Years later, “The Golden Girls,” a show which traded on the radical notion that older women had lives too, defined “older” mostly as late 40s and early to mid 50s. (Estelle Getty was 62 when the show began, playing 79.) Male actors could play romantic leads well into their 70s but throughout much of film history, most 50-plus female actors were consigned to playing someone’s grandmother or crazy great aunt — Bette Davis was 54 when she starred in “What Ever Happened to Baby Jane?” That’s four years younger than Sarah Jessica Parker, currently resurrecting Carrie Bradshaw in “And Just Like That.”
As a woman who never had to fight for the right to vote, attend college, procure legal birth control or enter my chosen profession, I am grateful on a daily basis for those brave, brilliant, stubborn women who did the hard work for me. And now I feel the same way about 60.
These days no one would suggest that Julia Louis-Dreyfus, who is 62, could only play grannies any more than they would say that Tom Cruise, 61, should stop parachuting off cliffs. The 21st century version of “The Golden Girls” is “Grace and Frankie,” starring Jane Fonda and Lily Tomlin, who are both in their 80s. The cutest TV couple of the year, hands down, is Meryl Streep, 74, and Martin Short, 73, on “Only Murders in the Building.” The indefatigable Dolly Parton and Debbie Allen are 73; Oprah Winfrey is 69; Julianne Moore and Tilda Swinton are 62; Michelle Yeoh is 61; and Vanessa Williams and Lisa Kudrow joined me in turning the big 6-0 this year.
Yeah, that’s right, I’m the same age as Vanessa Williams. I will show you my driver’s license.

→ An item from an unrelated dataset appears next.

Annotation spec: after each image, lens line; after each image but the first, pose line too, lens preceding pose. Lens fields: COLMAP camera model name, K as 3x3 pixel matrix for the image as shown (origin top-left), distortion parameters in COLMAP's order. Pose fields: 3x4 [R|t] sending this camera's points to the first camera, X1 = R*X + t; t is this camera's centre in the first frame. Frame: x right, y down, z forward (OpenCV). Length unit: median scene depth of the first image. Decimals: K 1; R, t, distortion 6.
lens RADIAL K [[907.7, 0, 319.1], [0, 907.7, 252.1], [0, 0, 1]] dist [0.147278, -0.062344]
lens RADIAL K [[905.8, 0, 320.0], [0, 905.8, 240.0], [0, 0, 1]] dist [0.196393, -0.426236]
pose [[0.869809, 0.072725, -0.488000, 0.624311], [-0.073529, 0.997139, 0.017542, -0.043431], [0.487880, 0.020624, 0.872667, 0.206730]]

That is just an abbreviated list, and outside Hollywood, the examples of women defying the traditional definitions of “old” are even more numerous. Credit baby boomers, feminism, the fitness movement, Eileen Fisher or even the rise in Botox and cosmetic surgery; 60 is no longer the beginning of the end.
Certainly credit all the women who refused to accept 60, or 70, or 80 as anything but a number.
Ageism still exists, of course, but at least now it has a name (as opposed to, you know, “life”) and, in some cases, the hope of legal recourse. The lack of financial safety nets, including retirement plans, in this country forces too many people to choose between lives of perpetual work or poverty (and in some cases does not offer the choice of perpetual work). Just as a lack of good affordable housing and healthcare can turn increased age into increased vulnerability, especially in Black and brown communities.
But age itself no longer forces people, especially women, to assume certain limited roles, to feel that they must stop being who they are because the calendar year has changed or fade because society tells them to.
Being 60 is just being 60. It feels a lot like being 50, only better — no menstrual cramps or hot flashes.
I’m not too old to learn to apply foundation or fold fitted sheets. But when you have a thousand freckles, foundation never works anyway, and I have never seen the point in folding fitted sheets — I’ll just keep shoving them in the pillow case like I’ve been doing for 40 years.
Mary McNamara writes a column for the Los Angeles Times.